Identity Clue Refinement and Enhancement for Visible-Infrared Person Re-Identification
Guoqing Zhang, Zhun Wang, Hairui Wang, Zhonglin Ye, Yuhui Zheng
TL;DR
This work tackles cross-modal VI-ReID by shifting focus from solely learning modality-invariant representations to also preserving modality-specific identity cues embedded in shallow features.
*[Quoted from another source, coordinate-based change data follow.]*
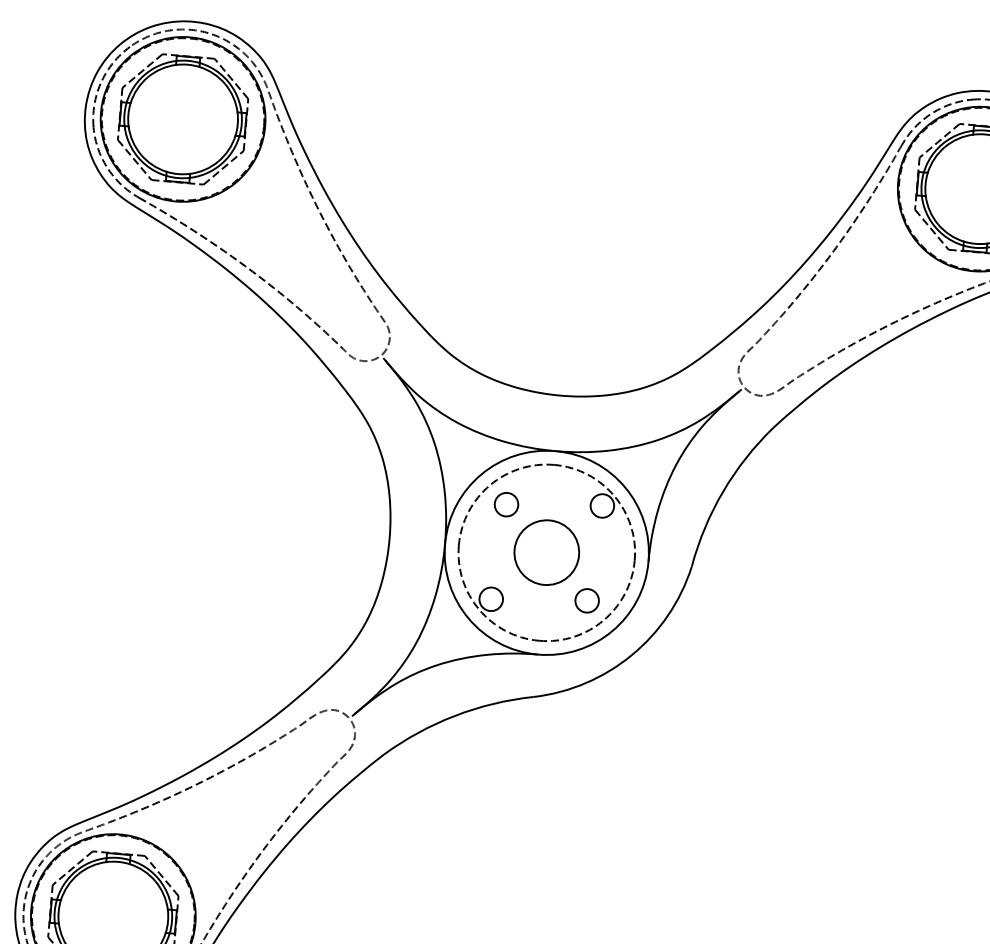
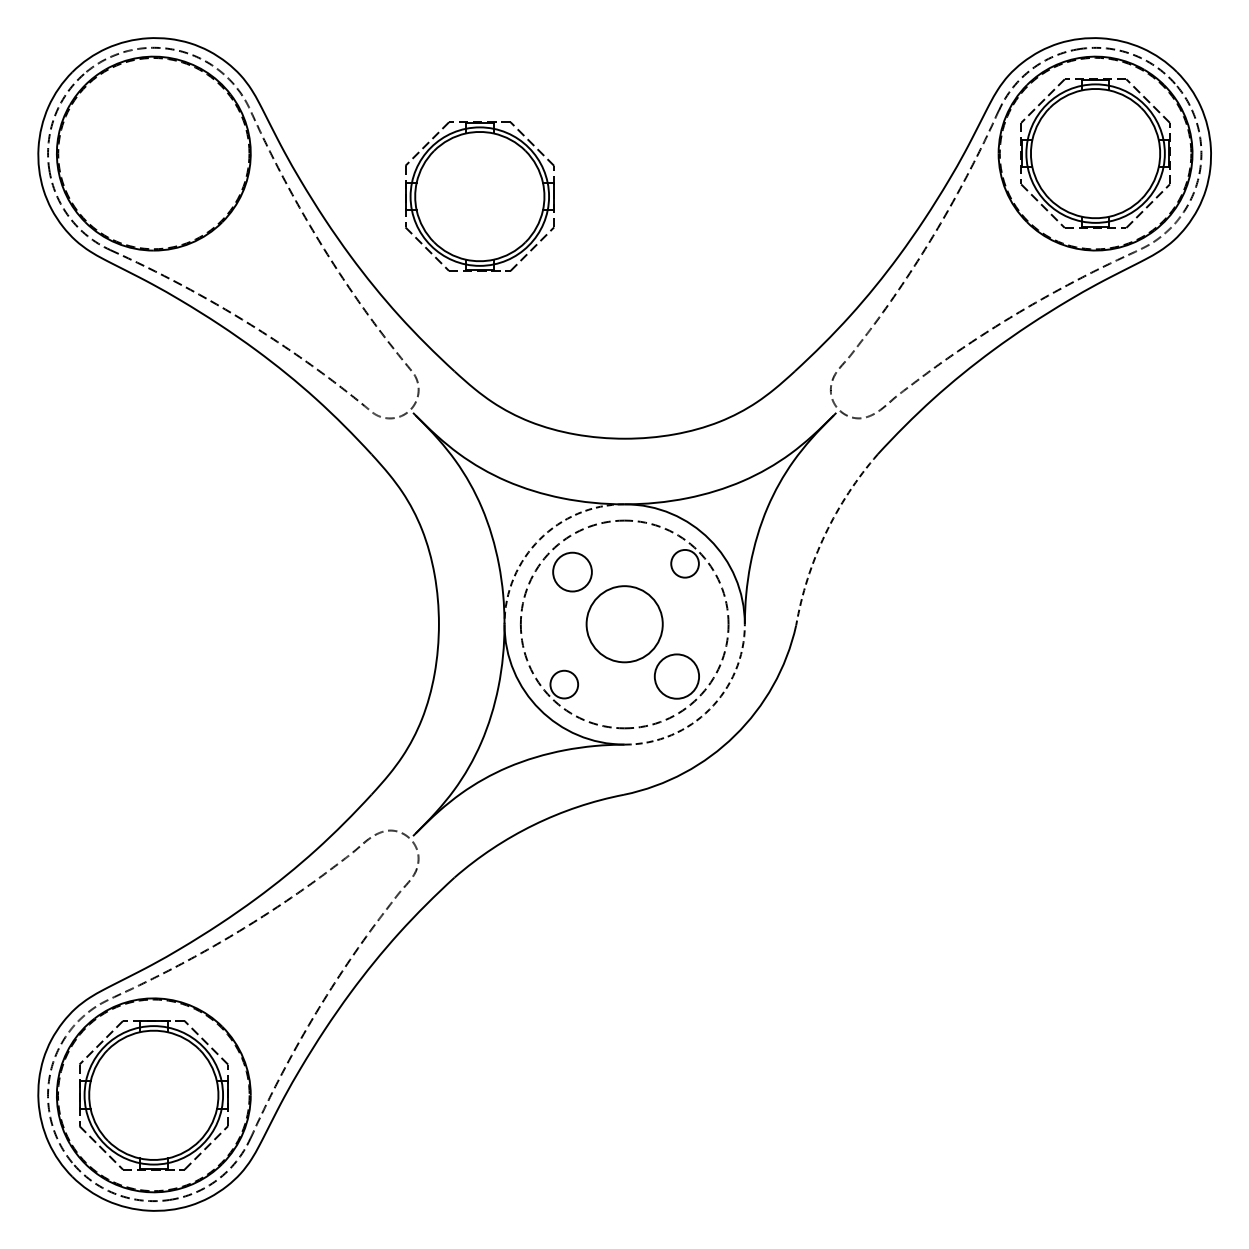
part: (182, 119) -> (479, 196), moved
arc: (480, 474) -> (539, 539), solid -> dashed
arc: (723, 491) -> (825, 534), solid -> dashed
circle: (506, 504) -> (572, 571), size x1.4
circle: (586, 600) -> (676, 676), size x1.6
arc: (612, 631) -> (709, 709), solid -> dashed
The proposed ICRe network combines a Multi-Perception Feature Refinement (MPFR) module that adaptively aggregates shallow, modality-specific attributes with a Semantic Distillation Cascade Enhancement (SDCE) that distills these cues into deeper, modality-invariant features via a two-stage transformer architecture. An Identity Clues Guided (ICG) loss then aligns cross-modal representations by leveraging modality-aware centers, improving intra-class compactness across modalities. Across SYSU-MM01, LLCM, and RegDB, ICRe delivers competitive to state-of-the-art results, with ablations confirming the effectiveness of MPFR and SDCE components and the stability benefits of the ICG loss.
Abstract
Visible-Infrared Person Re-Identification (VI-ReID) is a challenging cross-modal matching task due to significant modality discrepancies. While current methods mainly focus on learning modality-invariant features through unified embedding spaces, they often focus solely on the common discriminative semantics across modalities while disregarding the critical role of modality-specific identity-aware knowledge in discriminative feature learning. To bridge this gap, we propose a novel Identity Clue Refinement and Enhancement (ICRE) network to mine and utilize the implicit discriminative knowledge inherent in modality-specific attributes. Initially, we design a Multi-Perception Feature Refinement (MPFR) module that aggregates shallow features from shared branches, aiming to capture modality-specific attributes that are easily overlooked. Then, we propose a Semantic Distillation Cascade Enhancement (SDCE) module, which distills identity-aware knowledge from the aggregated shallow features and guide the learning of modality-invariant features. Finally, an Identity Clues Guided (ICG) Loss is proposed to alleviate the modality discrepancies within the enhanced features and promote the learning of a diverse representation space. Extensive experiments across multiple public datasets clearly show that our proposed ICRE outperforms existing SOTA methods.